Progressives and leftists using a Marxian type of class analysis have failed to notice that Musk has accomplished something no one else has done in just over a century: achieve mass production of a new automobile in USA. While Musk’s relations with his employees leaves much to be desired, and his political views are anything but progressive, the fact is that Muck is providing a rare example of new technologies being implemented to create an economic phase shift. Those critics who point out that Musk’s companies depend on government support miss the point that government support is exactly what is needed to push the economy in new directions — in this case, ending our dependence on burning fossil fuels.  In their conversation, Musk and Munro discussed a number of topics that illustrate the analytical power of Veblen’s business versus industry paradigm: design of seats for passenger vehicles; wire harnesses; modern road design; and why getting an MBA prevents you from managing an industrial corporation competently. 

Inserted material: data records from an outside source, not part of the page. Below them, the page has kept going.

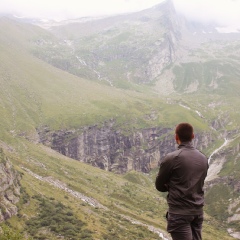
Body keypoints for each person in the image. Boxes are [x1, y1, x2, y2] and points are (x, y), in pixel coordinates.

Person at [155, 123, 208, 240]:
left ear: (176, 137)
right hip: (197, 212)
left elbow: (159, 185)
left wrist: (170, 186)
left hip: (179, 212)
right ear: (193, 136)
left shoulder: (172, 158)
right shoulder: (203, 158)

What happens when you take a manufacturing expert with decades of automotive engineering experience and put him in a room with a science nerd like Elon Musk? ….He recently sat down with one of Tesla’s biggest build-quality critics, manufacturing expert Sandy Munro, founder of the benchmarking consultancy Munro & Associates. Here’s what Musk had to say about large panel gaps and poorly designed body structures in what has to be one of the most epic technical interviews I’ve seen in a while…. 

Tesla’s CEO then fesses up to his company’s build-related mistakes and dives into why they’ve been happening….  “The organizational structure errors, they manifest themselves in the product,” he begins. “We’ve got probably the best material science team in the world at Tesla. Engineers would ask what’s the best material for this purpose...and they got like 50 different answers. And they’re all true individually, but they were not true collectively,” he admits.

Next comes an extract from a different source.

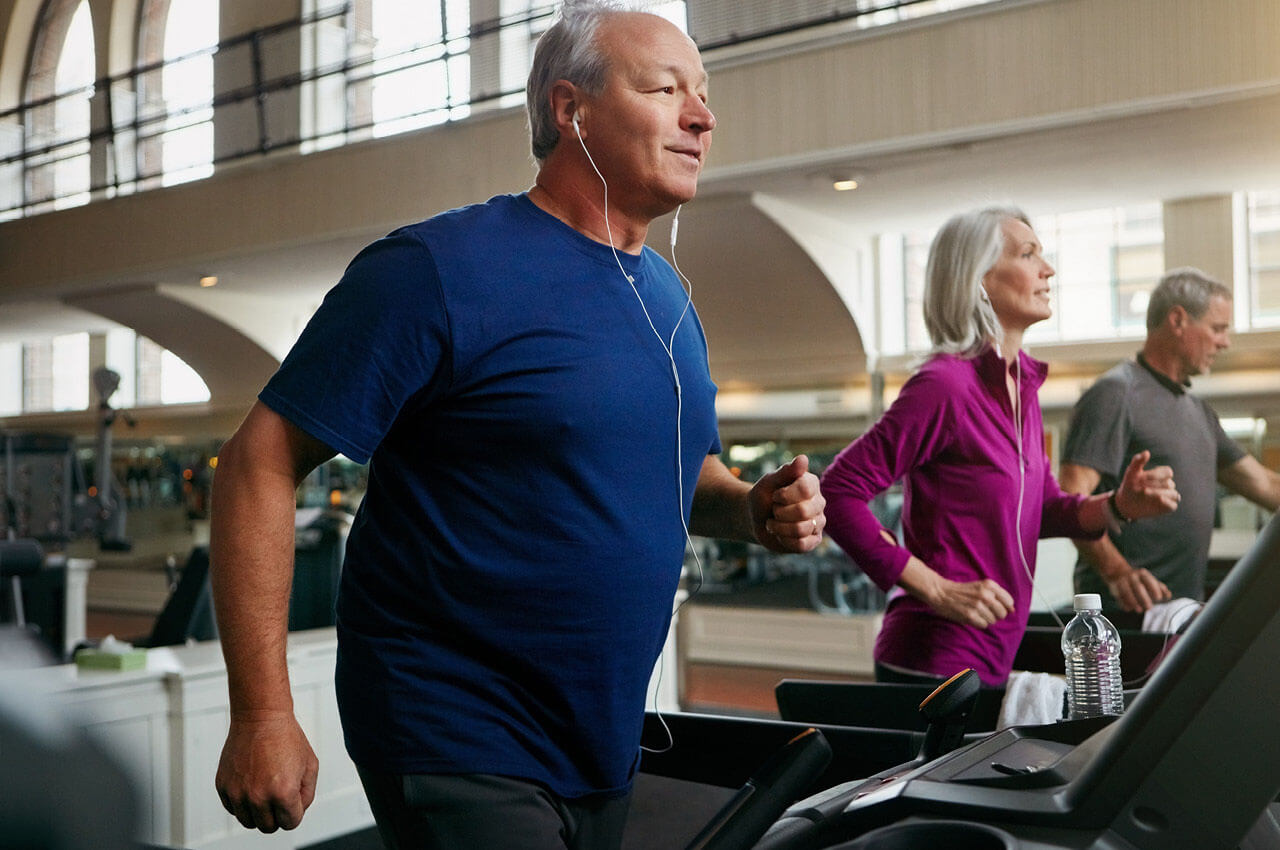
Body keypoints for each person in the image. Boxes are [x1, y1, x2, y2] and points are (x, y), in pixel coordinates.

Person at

“When you try to join all these dissimilar alloys...you’ve got gaps that you’ve got to seal, and you’ve got to join these things, and some of them need to be joined with rivets, some of them need to be joined with spot welds, some of them need to be joined with resin or resin and spot welds,” he continues. “Frankly, it looks like a bit of a Frankenstein situation when you look at it all together.” 

….The rest of the interview remains thoroughly nerdy. There’s discussion about cars’ natural frequencies, about how reducing polar moment of inertia by bringing mass toward the car’s center of mass yields better handling. There’s discussion about tolerance stack-up and how that leads Tesla to almost always err toward fewer pieces and Lego-like parts precision.

Munro mentions his company’s BMW i3 findings, lauding the German automaker’s excellent build quality for the carbon-fiber body. Musk replies that one of his major concerns about use of carbon fiber is that it has a vastly different coefficient of thermal expansion than aluminum or steel, and this can cause fitment issues when the vehicle is subjected to certain thermal environments.